Bitching about the U.K. Film Council has become Brit industryites’ favorite pastime. Rather than recalling success stories such as “Gosford Park,” “Vera Drake” or “Touching the Void,” it’s far more entertaining to whine about flops like “Sex Lives of the Potato Men” or the pics that the governmental body didn’t support.
But now that the Film Council, which set itself the Herculean task of creating a self-sustaining and vibrant local biz, has reached the tender age of 5, many of Blighty’s indie producers are asking for a change of tack.
“I’m so bored with producers moaning about the Film
Council and blaming them if their picture doesn’t get made. You have to think of them as just one of several financing options, and if you get turned down, you simply have to look elsewhere,” says Vertigo Films topper Allan Niblo.
Simon Channing-Williams, who produced “Vera Drake” and “The Constant Gardener” with Film Council coin, says he had a very positive experience. “We probably wouldn’t have made ‘The Constant Gardener’ without them. It was during that very dodgy time when the Treasury suddenly pulled out. The Film Council realized the urgency of the situation and redoubled their financing efforts.”
Similarly, “The Descent” and “Separate Lies” producer Christian Colson believes that the org’s three-tier funding system, consisting of the Development Fund, the avant-garde New Cinema Fund and the commercially driven Premiere Fund, is a good thing all round — even if “Descent” didn’t receive any Film Council coin.
“Let’s praise where praise is due,” says “Mrs. Henderson Presents” producer Norma Heyman. “We need all the help we can get.
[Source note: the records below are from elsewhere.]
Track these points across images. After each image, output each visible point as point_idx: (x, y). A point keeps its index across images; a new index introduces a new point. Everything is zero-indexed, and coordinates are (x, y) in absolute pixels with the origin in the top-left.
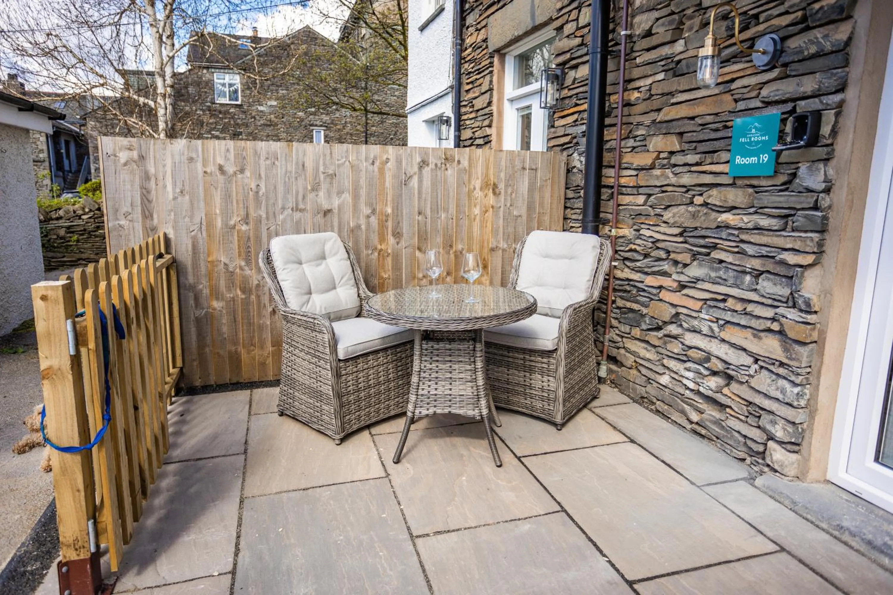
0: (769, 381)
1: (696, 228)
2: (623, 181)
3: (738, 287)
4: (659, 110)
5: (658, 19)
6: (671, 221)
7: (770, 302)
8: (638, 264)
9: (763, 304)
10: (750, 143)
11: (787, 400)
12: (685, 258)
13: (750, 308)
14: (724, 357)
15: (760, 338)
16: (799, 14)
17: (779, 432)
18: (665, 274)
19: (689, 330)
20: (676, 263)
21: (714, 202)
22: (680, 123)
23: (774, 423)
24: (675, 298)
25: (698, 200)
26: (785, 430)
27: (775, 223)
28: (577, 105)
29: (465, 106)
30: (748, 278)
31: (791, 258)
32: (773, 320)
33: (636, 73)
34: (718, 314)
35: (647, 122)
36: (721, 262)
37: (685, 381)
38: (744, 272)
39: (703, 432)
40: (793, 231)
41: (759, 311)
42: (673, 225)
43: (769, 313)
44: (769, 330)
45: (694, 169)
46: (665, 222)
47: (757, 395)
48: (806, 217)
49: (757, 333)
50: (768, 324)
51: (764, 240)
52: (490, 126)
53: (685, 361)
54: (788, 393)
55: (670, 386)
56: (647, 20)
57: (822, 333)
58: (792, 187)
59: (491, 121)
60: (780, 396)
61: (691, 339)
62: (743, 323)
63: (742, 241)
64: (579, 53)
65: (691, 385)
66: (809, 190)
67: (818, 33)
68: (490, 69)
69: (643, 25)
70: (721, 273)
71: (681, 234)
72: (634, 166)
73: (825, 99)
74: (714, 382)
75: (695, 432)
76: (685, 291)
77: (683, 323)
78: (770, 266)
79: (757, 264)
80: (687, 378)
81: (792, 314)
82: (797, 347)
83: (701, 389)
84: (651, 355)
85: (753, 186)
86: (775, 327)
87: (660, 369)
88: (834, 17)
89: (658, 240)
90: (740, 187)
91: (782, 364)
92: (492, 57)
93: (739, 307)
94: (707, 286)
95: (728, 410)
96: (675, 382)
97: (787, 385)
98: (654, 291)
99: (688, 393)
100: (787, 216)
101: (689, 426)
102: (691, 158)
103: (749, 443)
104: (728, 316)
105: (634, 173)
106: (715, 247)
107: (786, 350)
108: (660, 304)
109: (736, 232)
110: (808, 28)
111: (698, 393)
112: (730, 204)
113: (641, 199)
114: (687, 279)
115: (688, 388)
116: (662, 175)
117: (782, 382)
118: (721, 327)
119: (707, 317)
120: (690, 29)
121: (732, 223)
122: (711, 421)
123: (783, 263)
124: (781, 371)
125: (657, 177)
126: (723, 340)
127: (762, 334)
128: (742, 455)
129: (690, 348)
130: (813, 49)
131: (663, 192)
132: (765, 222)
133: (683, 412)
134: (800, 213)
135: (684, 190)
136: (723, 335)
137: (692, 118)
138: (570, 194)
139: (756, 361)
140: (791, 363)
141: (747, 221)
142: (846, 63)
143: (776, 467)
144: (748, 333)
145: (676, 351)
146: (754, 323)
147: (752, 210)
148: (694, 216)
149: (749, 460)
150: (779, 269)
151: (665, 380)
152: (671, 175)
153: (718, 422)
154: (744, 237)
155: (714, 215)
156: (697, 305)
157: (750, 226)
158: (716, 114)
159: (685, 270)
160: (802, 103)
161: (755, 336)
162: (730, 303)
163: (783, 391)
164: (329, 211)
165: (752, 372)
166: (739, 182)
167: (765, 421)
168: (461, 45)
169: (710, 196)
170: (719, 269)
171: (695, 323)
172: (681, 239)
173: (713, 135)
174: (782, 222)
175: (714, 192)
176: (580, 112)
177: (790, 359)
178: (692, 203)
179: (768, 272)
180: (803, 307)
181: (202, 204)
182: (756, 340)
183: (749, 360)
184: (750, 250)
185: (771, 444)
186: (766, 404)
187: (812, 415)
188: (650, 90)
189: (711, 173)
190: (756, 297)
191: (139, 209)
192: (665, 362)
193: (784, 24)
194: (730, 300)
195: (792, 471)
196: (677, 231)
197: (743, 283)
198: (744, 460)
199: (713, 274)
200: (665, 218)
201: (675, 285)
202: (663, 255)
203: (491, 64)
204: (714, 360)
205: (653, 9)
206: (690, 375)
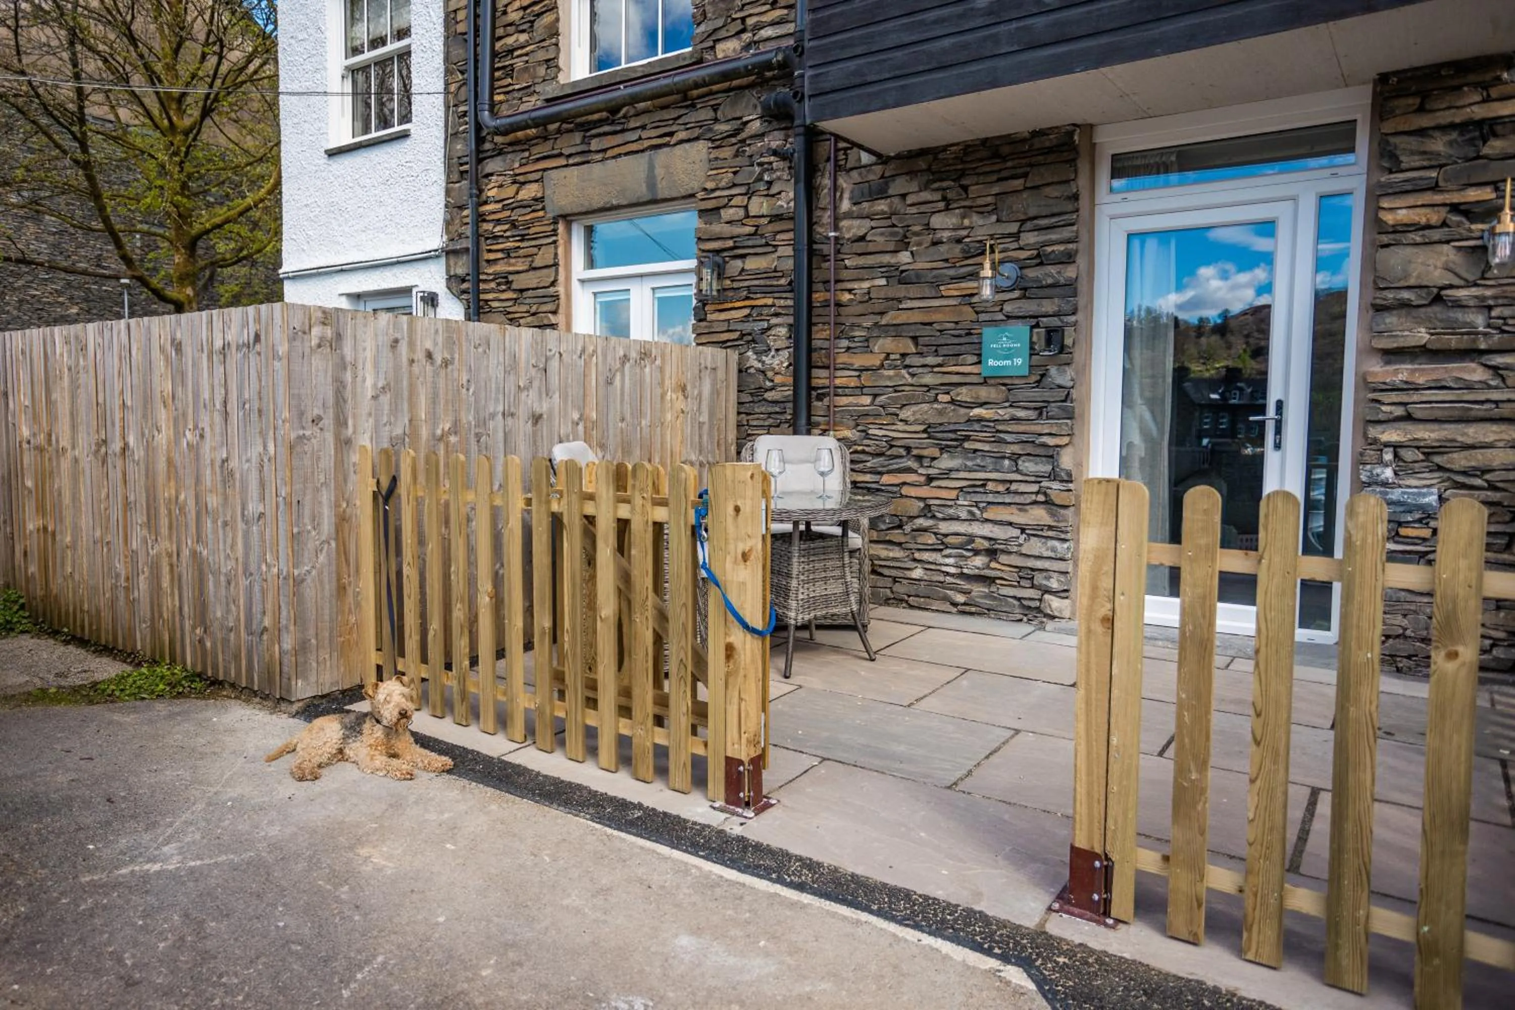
0: (1039, 544)
1: (941, 424)
2: (838, 382)
3: (998, 471)
4: (882, 313)
5: (873, 228)
6: (912, 419)
7: (1033, 479)
8: (868, 464)
9: (1026, 482)
10: (1002, 349)
11: (1059, 556)
12: (935, 452)
13: (1014, 487)
14: (990, 535)
15: (1026, 511)
16: (1035, 252)
17: (1054, 584)
18: (909, 470)
19: (944, 519)
20: (919, 458)
21: (964, 399)
22: (913, 327)
23: (1048, 578)
24: (924, 492)
25: (946, 398)
26: (1058, 581)
27: (1032, 414)
28: (747, 298)
29: (485, 281)
30: (1007, 462)
31: (1051, 441)
32: (1037, 493)
33: (845, 274)
34: (978, 498)
35: (868, 323)
36: (975, 451)
37: (944, 569)
38: (1004, 458)
39: (973, 609)
40: (1048, 418)
41: (1023, 488)
42: (916, 422)
43: (1034, 488)
44: (1035, 503)
45: (936, 369)
46: (901, 420)
47: (1027, 560)
48: (1059, 407)
49: (1022, 507)
50: (1033, 497)
51: (1021, 428)
52: (555, 312)
53: (941, 550)
54: (1059, 550)
55: (926, 578)
56: (859, 227)
57: (1078, 497)
58: (1042, 385)
59: (558, 305)
60: (1052, 555)
61: (944, 527)
62: (1007, 500)
63: (998, 431)
64: (750, 243)
65: (952, 570)
66: (1060, 387)
67: (1052, 270)
68: (554, 238)
69: (854, 231)
70: (978, 461)
71: (925, 431)
72: (855, 367)
73: (1066, 319)
74: (979, 561)
75: (963, 613)
76: (934, 484)
77: (937, 514)
78: (1029, 449)
79: (1016, 449)
80: (947, 565)
81: (1056, 485)
82: (1062, 511)
83: (965, 571)
84: (897, 553)
85: (1004, 385)
86: (1041, 498)
87: (913, 565)
88: (1064, 260)
89: (894, 438)
90: (992, 385)
91: (1050, 528)
92: (555, 223)
93: (1001, 488)
94: (962, 475)
95: (998, 581)
96: (929, 573)
97: (1056, 544)
98: (895, 489)
99: (949, 579)
100: (1041, 408)
101: (954, 610)
102: (931, 360)
103: (1025, 603)
104: (990, 498)
105: (857, 373)
106: (967, 438)
107: (1053, 515)
108: (904, 500)
109: (992, 424)
110: (1041, 264)
111: (962, 576)
112: (983, 400)
113: (867, 400)
114: (937, 471)
115: (948, 574)
116: (896, 375)
117: (1051, 543)
118: (982, 510)
119: (966, 503)
120: (919, 244)
121: (987, 416)
122: (982, 597)
123: (1044, 445)
124: (1050, 533)
125: (890, 378)
126: (987, 520)
127: (1028, 507)
128: (1019, 617)
129: (946, 535)
130: (1050, 281)
131: (896, 391)
132: (1021, 414)
133: (946, 599)
134: (1053, 405)
135: (925, 389)
136: (985, 515)
137: (930, 324)
138: (746, 398)
139: (1023, 531)
140: (1060, 525)
141: (1004, 413)
142: (1075, 295)
143: (1056, 614)
144: (1013, 509)
145: (930, 542)
146: (1018, 499)
147: (1007, 404)
148: (940, 413)
149: (1025, 619)
150: (1039, 451)
151: (918, 573)
152: (907, 376)
153: (989, 596)
154: (1000, 428)
155: (963, 411)
156: (953, 494)
157: (1007, 417)
158: (957, 323)
159: (935, 463)
160: (1044, 319)
161: (1020, 510)
162: (990, 486)
163: (1053, 549)
164: (541, 416)
165: (1021, 541)
166: (992, 381)
167: (1039, 579)
168: (478, 196)
169: (958, 395)
170: (975, 458)
171: (951, 511)
172: (925, 435)
173: (956, 341)
174: (1037, 412)
175: (964, 390)
176: (753, 307)
177: (1058, 521)
178: (936, 400)
179: (1029, 454)
180: (1066, 478)
181: (406, 406)
182: (1022, 514)
183: (1016, 532)
184: (1008, 438)
185: (1046, 596)
186: (1039, 564)
187: (1076, 565)
188: (869, 293)
189: (957, 373)
190: (1020, 477)
191: (331, 412)
192: (917, 555)
193: (1022, 257)
194: (990, 483)
195: (1067, 614)
196: (922, 428)
197: (1002, 467)
198: (1021, 620)
199: (969, 463)
200: (902, 416)
201: (922, 479)
202: (902, 452)
203: (555, 232)
204: (978, 540)
205: (867, 217)
206: (951, 561)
The indie sector is in quite a desperate situation at the moment and I don’t think we should knock any source of money.”
Heyman singles out the Development Fund, headed by Jenny Borgars, as particularly beneficial to the indie sector. “Better films get made with better scripts. Many of these films are yet to come to fruition. But really, there’s nowhere else to go for development money.”
“It’s helping the industry a great deal,” says Colson, who like Heyman has a project in development with Borgars. “More films that otherwise wouldn’t have the chance of being developed are now receiving funding and as a result there’s a lot more product in the marketplace, which is a good thing.”
Yet, it’s not all smiles and warm hugs between the Film Council and indie producers. Because its funding system is selective rather than automatic, as in some European countries, and because its executives reserve the right to express their opinions, frustration and disagreement are inevitable.
“The problem with the selective system is that you can have frustrated filmmakers working for these public organizations and you’re dealing with people’s tastes and personalities. As a producer you have to learn to maneuver around that,” advises Christopher Young, who produced “Festival” with coin from the New Cinema Fund. Young is quick to add, “I didn’t have any problems with the Film Council and having previously made a film with a lottery franchise, I felt a much greater independence.”
There are also those who don’t think that the Film Council, as far as the development of new policies and tax incentives are concerned, always is acting in the interest of independent producers.
“I’m very sad the Film Council sees itself obliged to be a purely government arm. I’d imagined that when the Film Council was created it would be much more representative of independent film producers in the U.K.,” says producer Timothy Burrill. “There is a danger that government organizations, who are responsible for the film industry, forget that without independent film producers they don’t have a job.”